En France, l'étalon or n'a existé en tant que tel qu'à partir de 1878. Jusqu'à cette date, en effet, le franc, tout comme la livre tournois qui l'avait précédé, était défini à la fois par rapport à l'or et à l'argent. Ce bimétallisme est abandonné à la fin du XIXe siècle, l'argent ayant été déprécié en raison d'une production surabondante dans les mines américaines. La France a alors une monnaie qui, fondée uniquement sur l'or, comme la livre sterling (depuis 1816) et le mark (depuis 1871), est l'une des plus solides du monde. En outre, excepté lors de brefs épisodes où il a fallu imposer le cours forcé (en 1848-1850 ou en 1870-1878), les billets de banque sont intégralement remboursables en un poids d'or correspondant à leur valeur. Les pièces d'or, qui circulent librement à l'intérieur du pays, forment une part importante (un tiers environ) de la masse monétaire. Enfin, l'or étant seul admis entre les pays pour solder leur balance des paiements, le cours des changes ne s'écarte jamais durablement du « pair », c'est-à-dire du rapport entre les poids d'or respectifs contenus dans les monnaies.

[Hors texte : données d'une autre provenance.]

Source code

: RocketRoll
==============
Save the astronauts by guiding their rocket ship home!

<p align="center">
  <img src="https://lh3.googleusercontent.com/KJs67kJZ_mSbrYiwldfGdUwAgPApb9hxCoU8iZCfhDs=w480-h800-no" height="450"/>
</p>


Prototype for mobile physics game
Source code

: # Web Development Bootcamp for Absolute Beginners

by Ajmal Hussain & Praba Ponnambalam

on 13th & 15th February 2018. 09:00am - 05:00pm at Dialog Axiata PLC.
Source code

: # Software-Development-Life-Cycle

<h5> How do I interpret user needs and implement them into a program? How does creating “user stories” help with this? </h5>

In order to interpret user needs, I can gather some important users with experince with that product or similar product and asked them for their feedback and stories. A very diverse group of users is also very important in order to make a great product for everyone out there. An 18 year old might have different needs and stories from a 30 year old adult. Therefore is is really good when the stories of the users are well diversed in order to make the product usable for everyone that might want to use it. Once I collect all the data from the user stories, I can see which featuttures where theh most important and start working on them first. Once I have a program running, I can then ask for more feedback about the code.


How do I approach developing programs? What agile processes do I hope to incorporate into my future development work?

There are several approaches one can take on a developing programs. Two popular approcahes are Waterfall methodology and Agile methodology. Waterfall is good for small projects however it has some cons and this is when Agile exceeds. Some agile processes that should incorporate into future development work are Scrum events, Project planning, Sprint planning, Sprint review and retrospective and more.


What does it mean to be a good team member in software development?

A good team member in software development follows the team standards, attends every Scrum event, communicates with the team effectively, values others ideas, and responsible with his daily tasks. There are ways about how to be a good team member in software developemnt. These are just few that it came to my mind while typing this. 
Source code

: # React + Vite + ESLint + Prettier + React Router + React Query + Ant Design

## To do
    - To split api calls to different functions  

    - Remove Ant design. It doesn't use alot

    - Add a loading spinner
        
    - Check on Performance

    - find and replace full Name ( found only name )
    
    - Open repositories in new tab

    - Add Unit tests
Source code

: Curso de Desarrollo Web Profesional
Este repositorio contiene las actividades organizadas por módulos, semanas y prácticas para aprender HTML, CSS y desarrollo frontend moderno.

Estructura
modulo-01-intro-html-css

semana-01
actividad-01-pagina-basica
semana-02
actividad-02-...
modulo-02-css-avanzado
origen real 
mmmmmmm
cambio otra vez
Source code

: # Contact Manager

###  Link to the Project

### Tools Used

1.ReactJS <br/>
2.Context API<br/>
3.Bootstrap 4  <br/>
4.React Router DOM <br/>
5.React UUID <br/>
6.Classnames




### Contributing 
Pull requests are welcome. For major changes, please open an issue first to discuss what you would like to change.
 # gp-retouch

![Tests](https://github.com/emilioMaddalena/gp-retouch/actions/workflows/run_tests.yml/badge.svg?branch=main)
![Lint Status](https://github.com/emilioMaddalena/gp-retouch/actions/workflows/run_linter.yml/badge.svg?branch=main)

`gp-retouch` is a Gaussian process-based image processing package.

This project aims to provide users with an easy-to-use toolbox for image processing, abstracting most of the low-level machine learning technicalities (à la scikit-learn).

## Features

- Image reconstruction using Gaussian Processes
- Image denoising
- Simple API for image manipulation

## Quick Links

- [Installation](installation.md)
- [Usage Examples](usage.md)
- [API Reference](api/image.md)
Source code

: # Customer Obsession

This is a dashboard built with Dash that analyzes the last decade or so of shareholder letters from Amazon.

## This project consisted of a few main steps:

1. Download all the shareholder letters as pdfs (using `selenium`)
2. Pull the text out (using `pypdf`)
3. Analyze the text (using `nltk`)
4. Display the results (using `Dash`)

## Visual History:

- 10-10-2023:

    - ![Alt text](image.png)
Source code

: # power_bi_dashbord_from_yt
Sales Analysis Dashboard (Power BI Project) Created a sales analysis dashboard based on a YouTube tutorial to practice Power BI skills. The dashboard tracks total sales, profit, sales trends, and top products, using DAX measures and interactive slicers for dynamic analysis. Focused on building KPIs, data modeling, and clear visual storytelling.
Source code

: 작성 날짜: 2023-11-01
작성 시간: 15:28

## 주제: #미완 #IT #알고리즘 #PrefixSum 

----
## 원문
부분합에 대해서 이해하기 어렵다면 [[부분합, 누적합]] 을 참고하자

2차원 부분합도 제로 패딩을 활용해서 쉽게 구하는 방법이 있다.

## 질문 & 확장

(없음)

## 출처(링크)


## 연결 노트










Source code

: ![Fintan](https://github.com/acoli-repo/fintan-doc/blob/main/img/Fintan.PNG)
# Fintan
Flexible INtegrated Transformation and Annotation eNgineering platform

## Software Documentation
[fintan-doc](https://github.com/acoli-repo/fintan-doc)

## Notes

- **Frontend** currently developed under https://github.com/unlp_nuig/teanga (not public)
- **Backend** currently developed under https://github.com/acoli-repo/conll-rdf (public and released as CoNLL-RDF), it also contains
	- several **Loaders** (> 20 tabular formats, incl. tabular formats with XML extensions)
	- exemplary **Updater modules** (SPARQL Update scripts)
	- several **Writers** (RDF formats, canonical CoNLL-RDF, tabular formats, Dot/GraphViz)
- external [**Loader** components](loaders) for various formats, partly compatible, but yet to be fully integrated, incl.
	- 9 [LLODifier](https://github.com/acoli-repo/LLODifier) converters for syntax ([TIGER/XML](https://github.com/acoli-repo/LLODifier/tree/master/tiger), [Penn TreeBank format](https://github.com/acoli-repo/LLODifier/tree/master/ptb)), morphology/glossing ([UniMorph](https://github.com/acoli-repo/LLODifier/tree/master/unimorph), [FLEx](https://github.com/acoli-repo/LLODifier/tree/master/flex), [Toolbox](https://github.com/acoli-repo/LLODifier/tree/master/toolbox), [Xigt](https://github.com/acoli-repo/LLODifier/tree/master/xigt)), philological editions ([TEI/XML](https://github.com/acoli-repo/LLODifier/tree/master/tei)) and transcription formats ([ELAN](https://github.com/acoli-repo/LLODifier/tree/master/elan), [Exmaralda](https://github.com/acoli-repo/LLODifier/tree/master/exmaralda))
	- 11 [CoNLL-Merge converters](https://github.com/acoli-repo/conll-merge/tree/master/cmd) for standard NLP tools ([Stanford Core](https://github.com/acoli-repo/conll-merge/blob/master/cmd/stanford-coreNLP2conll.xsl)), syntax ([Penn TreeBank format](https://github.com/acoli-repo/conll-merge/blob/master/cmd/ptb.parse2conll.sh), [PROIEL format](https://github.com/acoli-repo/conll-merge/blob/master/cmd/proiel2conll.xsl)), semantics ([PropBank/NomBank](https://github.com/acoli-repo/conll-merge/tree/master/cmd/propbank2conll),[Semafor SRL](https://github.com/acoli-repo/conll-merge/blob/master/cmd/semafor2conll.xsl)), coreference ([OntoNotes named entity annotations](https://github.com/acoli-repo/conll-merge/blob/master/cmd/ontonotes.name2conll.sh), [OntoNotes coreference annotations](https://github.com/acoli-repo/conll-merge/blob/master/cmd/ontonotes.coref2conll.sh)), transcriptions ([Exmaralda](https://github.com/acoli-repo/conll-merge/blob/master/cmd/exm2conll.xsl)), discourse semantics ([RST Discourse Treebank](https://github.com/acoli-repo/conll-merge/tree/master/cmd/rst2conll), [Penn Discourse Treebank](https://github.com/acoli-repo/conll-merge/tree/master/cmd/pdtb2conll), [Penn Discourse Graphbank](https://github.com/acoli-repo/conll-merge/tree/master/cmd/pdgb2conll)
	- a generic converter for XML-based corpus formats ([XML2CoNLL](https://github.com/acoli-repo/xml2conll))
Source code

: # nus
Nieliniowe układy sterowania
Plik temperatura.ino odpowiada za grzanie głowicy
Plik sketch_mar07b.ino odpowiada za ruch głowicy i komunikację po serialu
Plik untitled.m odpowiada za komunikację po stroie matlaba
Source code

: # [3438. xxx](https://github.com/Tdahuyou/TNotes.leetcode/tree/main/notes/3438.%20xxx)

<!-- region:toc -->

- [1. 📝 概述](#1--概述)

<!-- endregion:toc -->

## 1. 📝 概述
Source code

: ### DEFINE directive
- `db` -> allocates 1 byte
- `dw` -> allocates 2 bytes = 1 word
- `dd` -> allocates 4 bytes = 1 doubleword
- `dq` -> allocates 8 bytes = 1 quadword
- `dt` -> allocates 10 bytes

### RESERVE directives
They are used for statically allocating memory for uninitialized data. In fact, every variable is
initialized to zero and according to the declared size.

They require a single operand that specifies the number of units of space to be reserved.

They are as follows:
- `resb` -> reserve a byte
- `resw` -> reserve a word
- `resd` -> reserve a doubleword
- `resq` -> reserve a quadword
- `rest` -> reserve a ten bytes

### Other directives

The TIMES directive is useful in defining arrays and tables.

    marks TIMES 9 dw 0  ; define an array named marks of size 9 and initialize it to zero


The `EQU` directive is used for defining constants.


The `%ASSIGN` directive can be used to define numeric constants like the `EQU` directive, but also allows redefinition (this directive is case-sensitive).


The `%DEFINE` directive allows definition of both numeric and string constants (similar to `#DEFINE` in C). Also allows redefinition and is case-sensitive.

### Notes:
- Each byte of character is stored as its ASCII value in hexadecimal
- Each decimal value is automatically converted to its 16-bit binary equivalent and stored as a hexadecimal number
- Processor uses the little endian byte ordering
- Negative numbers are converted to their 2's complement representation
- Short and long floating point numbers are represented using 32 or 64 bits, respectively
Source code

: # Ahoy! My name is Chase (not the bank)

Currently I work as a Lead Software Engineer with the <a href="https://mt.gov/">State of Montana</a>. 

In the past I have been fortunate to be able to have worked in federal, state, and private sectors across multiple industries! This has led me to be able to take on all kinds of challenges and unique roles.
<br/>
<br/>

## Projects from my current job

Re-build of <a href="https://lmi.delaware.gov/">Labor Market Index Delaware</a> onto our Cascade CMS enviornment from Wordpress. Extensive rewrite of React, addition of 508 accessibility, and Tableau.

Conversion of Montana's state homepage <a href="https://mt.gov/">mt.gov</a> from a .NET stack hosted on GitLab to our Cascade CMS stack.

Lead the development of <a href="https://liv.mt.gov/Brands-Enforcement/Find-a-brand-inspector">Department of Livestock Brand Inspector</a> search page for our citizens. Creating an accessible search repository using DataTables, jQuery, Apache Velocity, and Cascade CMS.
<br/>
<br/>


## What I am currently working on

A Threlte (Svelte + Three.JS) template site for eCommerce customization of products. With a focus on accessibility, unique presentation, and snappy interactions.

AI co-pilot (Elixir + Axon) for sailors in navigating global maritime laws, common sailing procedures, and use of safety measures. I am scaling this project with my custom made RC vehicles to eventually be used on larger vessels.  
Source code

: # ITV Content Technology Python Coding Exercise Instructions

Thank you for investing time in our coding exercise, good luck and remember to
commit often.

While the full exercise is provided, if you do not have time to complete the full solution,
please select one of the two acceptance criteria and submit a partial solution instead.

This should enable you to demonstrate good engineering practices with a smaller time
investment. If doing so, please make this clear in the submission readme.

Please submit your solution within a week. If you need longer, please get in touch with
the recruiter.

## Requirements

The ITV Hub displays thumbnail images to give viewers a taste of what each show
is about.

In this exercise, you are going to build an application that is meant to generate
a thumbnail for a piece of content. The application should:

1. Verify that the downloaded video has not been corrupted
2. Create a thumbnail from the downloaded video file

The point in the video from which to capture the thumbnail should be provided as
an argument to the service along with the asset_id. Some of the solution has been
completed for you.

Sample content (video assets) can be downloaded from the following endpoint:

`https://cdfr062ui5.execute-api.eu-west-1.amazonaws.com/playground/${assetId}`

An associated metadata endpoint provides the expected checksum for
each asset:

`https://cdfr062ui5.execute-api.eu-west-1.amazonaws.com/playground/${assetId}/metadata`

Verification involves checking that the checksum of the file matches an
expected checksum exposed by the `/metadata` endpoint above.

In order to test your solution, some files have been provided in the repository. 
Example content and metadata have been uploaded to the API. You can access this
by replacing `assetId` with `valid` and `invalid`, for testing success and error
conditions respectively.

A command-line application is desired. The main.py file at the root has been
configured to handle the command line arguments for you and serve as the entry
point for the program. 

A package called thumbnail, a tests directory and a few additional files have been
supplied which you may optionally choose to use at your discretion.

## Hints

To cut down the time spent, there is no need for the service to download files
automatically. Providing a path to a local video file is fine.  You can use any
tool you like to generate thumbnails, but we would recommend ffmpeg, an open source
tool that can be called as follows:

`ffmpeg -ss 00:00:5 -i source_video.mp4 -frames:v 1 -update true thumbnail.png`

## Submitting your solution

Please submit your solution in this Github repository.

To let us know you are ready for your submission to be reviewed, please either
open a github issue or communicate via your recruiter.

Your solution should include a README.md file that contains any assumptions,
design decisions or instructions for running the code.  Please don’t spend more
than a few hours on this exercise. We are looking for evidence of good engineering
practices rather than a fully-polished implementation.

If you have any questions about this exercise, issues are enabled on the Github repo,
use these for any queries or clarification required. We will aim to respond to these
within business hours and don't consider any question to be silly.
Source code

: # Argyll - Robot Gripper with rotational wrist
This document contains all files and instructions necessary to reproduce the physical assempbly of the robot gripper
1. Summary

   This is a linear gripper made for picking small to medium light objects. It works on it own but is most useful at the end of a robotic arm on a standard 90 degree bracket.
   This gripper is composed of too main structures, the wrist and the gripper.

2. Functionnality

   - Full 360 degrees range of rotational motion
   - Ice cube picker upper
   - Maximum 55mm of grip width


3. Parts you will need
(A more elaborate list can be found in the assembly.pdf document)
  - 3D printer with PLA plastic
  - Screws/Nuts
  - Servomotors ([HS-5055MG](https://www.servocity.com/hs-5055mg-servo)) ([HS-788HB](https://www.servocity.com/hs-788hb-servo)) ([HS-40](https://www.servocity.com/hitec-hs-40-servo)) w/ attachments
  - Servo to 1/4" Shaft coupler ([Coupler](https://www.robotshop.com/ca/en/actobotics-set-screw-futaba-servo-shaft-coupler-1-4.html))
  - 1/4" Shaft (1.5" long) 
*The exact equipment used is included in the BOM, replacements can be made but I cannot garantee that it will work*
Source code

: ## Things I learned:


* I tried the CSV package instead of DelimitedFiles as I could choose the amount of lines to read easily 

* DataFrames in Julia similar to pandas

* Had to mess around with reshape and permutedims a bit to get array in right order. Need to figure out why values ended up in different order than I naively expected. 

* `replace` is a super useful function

L'étalon or est ruiné par la Première Guerre mondiale : dès août 1914, l'État proclame le cours forcé, et interdit aux particuliers la détention d'or ; le cours du franc, artificiellement soutenu par les trésoreries alliées, s'effondre sur le marché des changes après 1919. Le fait que le système ait longtemps assuré la stabilité monétaire explique que l'on ait tenté de le rétablir. En 1928, Raymond Poincaré envisage la frappe de nouvelles pièces d'or, qui ne verront jamais le jour. En 1933, la conférence de Londres évoque la possibilité d'un retour à l'or comme moyen de paiement entre les pays, mais elle se sépare sans avoir pris de décision. Cependant, la France essaie de regrouper autour d'elle cinq pays fidèles à leur ancienne parité : dès 1935, la défection de la Belgique effrite ce « bloc or », qui disparaît l'année suivante lors de la dévaluation du franc. Pourtant, le mythe du retour à l'étalon or persiste : en 1965, encore, les critiques formulées par le général de Gaulle concernant la suprématie du dollar et l'afflux de liquidités internationales qui en résulte en sont la dernière - mais vaine - illustration.